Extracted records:

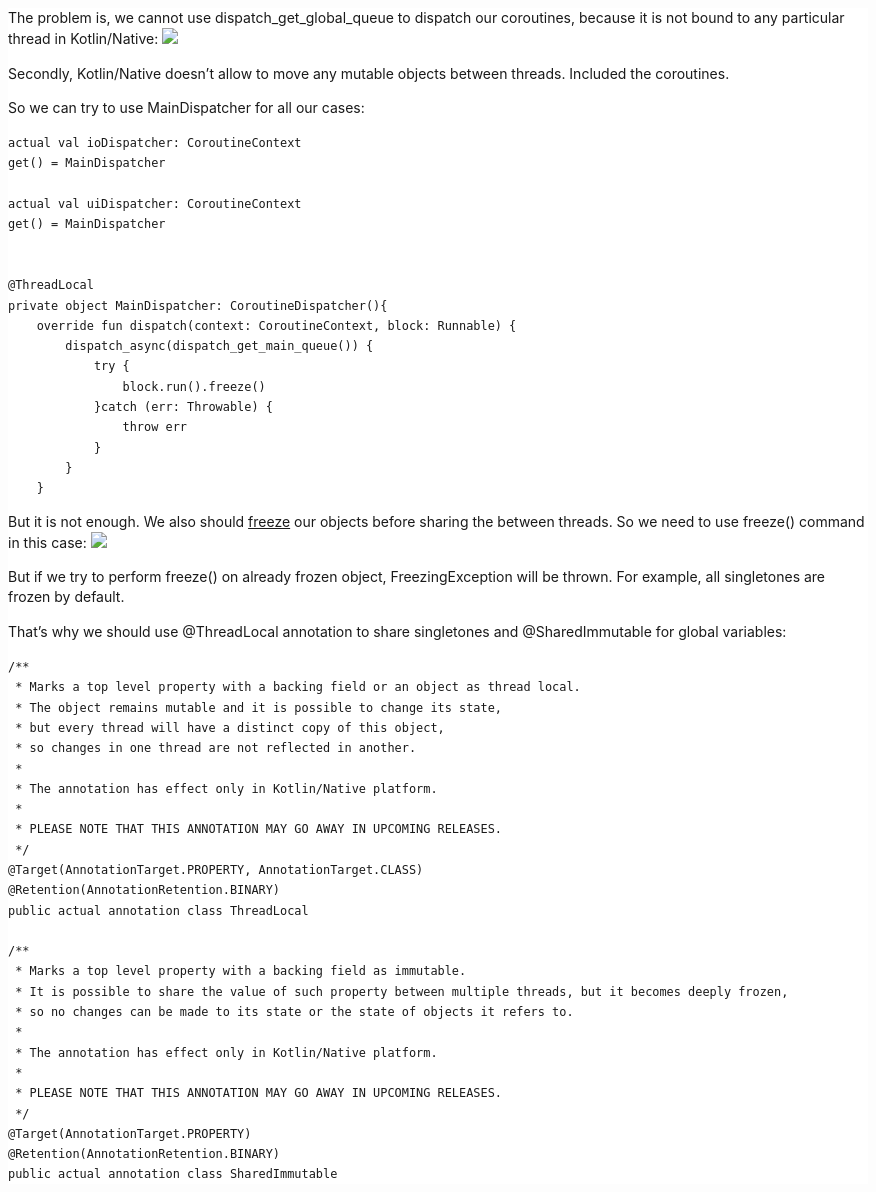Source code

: The problem is, we cannot use dispatch_get_global_queue to dispatch our coroutines, because it is not bound to any particular thread in Kotlin/Native:   ![](https://cdn-images-1.medium.com/max/800/0*EPoIt46vcXRwDT_U.png)

Secondly, Kotlin/Native doesn’t allow to move any mutable objects between threads. Included the coroutines.

So we can try to use MainDispatcher for all our cases:
```
actual val ioDispatcher: CoroutineContext
get() = MainDispatcher

actual val uiDispatcher: CoroutineContext
get() = MainDispatcher


@ThreadLocal
private object MainDispatcher: CoroutineDispatcher(){
    override fun dispatch(context: CoroutineContext, block: Runnable) {
        dispatch_async(dispatch_get_main_queue()) {
            try {
                block.run().freeze()
            }catch (err: Throwable) {
                throw err
            }
        }
    }
```
But it is not enough. We also should  [freeze](https://kotlinlang.org/api/latest/jvm/stdlib/kotlin.native.concurrent/freeze.html)   our objects before sharing the between threads. So we need to use freeze() command in this case:   ![](https://cdn-images-1.medium.com/max/800/0*OcZIhmnh9SHlgiXE.png)

But if we try to perform freeze() on already frozen object, FreezingException will be thrown. For example, all singletones are frozen by default.

That’s why we should use @ThreadLocal annotation to share singletones and @SharedImmutable for global variables:
```
/**
 * Marks a top level property with a backing field or an object as thread local.
 * The object remains mutable and it is possible to change its state,
 * but every thread will have a distinct copy of this object,
 * so changes in one thread are not reflected in another.
 *
 * The annotation has effect only in Kotlin/Native platform.
 *
 * PLEASE NOTE THAT THIS ANNOTATION MAY GO AWAY IN UPCOMING RELEASES.
 */
@Target(AnnotationTarget.PROPERTY, AnnotationTarget.CLASS)
@Retention(AnnotationRetention.BINARY)
public actual annotation class ThreadLocal

/**
 * Marks a top level property with a backing field as immutable.
 * It is possible to share the value of such property between multiple threads, but it becomes deeply frozen,
 * so no changes can be made to its state or the state of objects it refers to.
 *
 * The annotation has effect only in Kotlin/Native platform.
 *
 * PLEASE NOTE THAT THIS ANNOTATION MAY GO AWAY IN UPCOMING RELEASES.
 */
@Target(AnnotationTarget.PROPERTY)
@Retention(AnnotationRetention.BINARY)
public actual annotation class SharedImmutable
```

— Assignment —
All lines above with the word "state" need to be reported.

— Exercise response —
 * The object remains mutable and it is possible to change its state,
 * so no changes can be made to its state or the state of objects it refers to.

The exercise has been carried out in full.